国の「ギガスクール構想」の早期実施を目指す弘前市は17日、オンライン授業を想定して調査している各家庭のWi―Fi(ワイファイ)環境について、約1割が設置していない状況を明らかにし、家庭に貸与できるインターネット接続機器の整備についても検討する方針を示した。インターネット通信費については年間6000万円程度に上るとの試算を示した。
 同日の市議会定例会一般質問で外崎勝康議員(木揚公明)の質問に対し明らかにした。
 ギガスクール構想については、市が新型コロナウイルス感染症の影響を考慮し、児童生徒全員に1人1台の端末を整備する国の構想を前倒しして進める方針で、今年度内に約9000台の端末導入を目指している。
 新型コロナの第2波、第3波を想定し、市は端末を利用したオンライン授業の可能性を現在調査中。各家庭におけるワイファイ環境に関する回答率は16日時点で88%と9割近く、このうちほぼ1割の9・3%が「ワイファイ環境がない」と回答したという。
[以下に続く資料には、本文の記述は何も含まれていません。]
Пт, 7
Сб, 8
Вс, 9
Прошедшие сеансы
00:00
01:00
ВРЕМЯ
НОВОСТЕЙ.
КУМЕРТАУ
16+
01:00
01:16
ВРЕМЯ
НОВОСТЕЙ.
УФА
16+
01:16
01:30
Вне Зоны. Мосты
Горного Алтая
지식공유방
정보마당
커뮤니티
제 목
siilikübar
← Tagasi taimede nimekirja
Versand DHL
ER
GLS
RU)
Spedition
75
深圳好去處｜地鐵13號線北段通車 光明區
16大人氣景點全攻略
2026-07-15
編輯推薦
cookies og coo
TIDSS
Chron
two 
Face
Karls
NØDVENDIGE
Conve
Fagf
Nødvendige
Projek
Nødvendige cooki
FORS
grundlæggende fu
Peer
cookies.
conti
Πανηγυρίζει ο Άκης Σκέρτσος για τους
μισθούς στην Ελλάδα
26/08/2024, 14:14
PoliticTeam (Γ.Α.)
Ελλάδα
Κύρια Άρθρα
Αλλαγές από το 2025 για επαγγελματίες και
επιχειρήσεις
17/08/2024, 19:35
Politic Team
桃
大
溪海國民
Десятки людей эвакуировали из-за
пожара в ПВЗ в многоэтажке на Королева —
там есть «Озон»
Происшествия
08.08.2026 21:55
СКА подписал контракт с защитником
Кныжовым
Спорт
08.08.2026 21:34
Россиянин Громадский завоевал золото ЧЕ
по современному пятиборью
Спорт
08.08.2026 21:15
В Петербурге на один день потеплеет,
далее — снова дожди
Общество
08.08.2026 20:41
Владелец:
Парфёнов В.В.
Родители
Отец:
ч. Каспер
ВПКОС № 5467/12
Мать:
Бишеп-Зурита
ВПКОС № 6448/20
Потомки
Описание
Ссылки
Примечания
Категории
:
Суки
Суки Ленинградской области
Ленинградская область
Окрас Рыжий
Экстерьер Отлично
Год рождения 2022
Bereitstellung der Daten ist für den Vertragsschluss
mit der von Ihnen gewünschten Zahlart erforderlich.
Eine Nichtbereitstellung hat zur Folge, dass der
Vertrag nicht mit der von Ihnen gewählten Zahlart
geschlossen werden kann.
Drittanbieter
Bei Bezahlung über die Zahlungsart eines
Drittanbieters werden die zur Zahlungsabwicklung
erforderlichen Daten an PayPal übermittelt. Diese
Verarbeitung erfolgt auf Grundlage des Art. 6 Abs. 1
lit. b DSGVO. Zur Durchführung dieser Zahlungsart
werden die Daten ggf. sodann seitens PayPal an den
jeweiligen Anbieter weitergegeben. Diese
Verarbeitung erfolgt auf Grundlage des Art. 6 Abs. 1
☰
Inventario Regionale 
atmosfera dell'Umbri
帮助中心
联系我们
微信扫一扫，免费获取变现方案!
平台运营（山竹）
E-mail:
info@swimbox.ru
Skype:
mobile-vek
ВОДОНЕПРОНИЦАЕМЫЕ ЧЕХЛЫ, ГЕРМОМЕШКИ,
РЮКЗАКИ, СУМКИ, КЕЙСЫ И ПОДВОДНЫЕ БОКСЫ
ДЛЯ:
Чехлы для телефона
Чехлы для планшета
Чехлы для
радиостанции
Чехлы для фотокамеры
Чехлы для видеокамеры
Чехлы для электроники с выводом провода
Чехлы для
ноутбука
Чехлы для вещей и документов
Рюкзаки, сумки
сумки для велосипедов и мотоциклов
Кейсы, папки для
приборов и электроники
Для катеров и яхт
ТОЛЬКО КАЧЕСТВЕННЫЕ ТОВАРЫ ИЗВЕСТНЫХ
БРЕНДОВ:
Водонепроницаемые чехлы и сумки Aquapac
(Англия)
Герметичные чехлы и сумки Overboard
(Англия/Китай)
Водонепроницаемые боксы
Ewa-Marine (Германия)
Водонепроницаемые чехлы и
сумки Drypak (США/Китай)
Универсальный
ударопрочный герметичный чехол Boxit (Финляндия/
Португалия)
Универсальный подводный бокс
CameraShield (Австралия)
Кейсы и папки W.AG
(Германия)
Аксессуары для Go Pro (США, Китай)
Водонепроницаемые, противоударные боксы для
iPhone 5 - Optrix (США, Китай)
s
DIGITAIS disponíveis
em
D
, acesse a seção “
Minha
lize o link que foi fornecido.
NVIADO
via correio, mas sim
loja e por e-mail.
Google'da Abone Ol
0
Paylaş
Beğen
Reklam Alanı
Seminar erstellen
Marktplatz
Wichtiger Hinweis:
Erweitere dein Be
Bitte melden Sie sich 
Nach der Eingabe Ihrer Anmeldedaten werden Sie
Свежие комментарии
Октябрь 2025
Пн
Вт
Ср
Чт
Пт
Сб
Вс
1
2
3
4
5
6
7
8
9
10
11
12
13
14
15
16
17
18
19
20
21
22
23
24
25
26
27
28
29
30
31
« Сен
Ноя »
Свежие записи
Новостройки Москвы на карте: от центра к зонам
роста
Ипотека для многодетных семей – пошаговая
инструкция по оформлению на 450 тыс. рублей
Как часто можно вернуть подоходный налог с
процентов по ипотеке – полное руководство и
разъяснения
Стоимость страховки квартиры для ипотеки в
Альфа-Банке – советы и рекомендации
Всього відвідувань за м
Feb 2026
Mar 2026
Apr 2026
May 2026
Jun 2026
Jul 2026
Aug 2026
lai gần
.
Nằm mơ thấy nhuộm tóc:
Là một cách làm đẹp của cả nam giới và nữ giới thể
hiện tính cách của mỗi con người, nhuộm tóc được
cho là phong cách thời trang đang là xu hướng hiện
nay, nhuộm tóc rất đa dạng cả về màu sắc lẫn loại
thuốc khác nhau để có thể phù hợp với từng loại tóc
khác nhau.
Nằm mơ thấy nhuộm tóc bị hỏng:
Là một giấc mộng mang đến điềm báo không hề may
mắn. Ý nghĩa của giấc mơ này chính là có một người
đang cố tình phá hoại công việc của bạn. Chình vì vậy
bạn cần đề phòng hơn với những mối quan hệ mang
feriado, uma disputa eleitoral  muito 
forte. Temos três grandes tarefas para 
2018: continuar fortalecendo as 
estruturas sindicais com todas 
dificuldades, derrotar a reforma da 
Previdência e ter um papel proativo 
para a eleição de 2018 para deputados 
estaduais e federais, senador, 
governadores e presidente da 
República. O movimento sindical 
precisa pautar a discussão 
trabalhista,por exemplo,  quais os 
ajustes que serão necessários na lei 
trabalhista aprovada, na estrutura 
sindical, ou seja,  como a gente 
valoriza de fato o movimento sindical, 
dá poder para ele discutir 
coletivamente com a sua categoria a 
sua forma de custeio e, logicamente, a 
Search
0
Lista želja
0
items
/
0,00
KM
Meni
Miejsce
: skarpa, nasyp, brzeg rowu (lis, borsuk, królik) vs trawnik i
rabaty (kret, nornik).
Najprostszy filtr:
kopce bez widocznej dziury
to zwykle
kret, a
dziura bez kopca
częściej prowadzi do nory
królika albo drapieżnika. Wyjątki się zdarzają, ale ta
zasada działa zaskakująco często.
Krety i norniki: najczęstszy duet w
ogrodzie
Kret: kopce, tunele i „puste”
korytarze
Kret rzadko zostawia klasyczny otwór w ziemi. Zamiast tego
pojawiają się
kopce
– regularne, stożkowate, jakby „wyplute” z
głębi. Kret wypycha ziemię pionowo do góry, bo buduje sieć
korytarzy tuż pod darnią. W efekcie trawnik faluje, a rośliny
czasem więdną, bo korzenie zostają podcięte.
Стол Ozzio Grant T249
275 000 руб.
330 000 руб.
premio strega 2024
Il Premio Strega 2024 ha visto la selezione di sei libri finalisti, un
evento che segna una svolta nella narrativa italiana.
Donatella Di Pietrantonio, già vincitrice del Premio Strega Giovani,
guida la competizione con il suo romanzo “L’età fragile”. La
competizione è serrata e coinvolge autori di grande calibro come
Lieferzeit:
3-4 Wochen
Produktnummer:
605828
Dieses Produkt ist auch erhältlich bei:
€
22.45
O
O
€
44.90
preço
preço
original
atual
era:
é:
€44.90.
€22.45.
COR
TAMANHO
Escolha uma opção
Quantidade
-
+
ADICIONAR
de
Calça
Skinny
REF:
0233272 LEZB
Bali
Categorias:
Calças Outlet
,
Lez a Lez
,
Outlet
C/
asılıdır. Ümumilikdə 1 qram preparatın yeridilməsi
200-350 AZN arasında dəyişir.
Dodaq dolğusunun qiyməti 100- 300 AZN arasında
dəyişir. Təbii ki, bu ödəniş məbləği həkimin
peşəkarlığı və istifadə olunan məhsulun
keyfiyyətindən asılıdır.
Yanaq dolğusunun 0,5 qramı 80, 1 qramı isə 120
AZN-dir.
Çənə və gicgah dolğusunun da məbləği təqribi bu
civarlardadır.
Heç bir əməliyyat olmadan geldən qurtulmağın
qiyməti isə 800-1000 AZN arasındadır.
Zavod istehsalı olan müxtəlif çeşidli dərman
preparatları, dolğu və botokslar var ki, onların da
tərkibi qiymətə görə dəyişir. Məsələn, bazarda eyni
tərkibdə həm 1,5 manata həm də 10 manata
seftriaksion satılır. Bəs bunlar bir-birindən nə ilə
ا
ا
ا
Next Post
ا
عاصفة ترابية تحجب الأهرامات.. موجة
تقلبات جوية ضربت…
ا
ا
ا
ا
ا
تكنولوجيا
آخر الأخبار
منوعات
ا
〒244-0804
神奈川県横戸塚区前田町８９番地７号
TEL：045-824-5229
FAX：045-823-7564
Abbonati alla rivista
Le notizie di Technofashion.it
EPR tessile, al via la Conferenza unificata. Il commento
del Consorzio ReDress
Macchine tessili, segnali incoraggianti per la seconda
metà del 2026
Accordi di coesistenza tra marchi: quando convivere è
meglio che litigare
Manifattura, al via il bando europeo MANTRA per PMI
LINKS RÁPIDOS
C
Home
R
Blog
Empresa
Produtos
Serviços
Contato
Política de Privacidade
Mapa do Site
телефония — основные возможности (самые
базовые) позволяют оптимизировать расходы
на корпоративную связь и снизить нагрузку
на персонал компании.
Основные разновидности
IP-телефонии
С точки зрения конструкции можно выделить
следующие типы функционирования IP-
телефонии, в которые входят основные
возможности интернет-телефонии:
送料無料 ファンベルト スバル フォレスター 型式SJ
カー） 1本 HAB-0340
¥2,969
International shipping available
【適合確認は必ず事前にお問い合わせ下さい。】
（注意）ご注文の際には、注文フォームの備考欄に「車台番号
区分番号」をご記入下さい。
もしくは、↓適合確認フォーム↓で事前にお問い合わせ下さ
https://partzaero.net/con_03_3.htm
 このため市はオンライン授業の可能性を想定し、ワイファイ環境がない家庭でも端末をインターネットに接続できる機器(モバイルルーター)についても整備し、貸与することを検討する方針。
 市教育委員会によると、5月1日現在の児童生徒数は1万325人で、「仮に1割の家庭のワイファイ環境をサポートすると単純計算で約1000人となり、モバイルルーター整備には約1000万円が必要」(三上文章学校教育推進監)と試算内容を説明した。
 また端末配備完了後に要するインターネット通信費用は、児童生徒1人当たり1カ月5000円との想定で、総額約6000万円が毎年計上されると見込まれることから、「モバイルルーター整備は国の補助金を活用することも検討する。通信費用の負担方法といった課題についても、国の動向を注視して検討したい」(同)とした。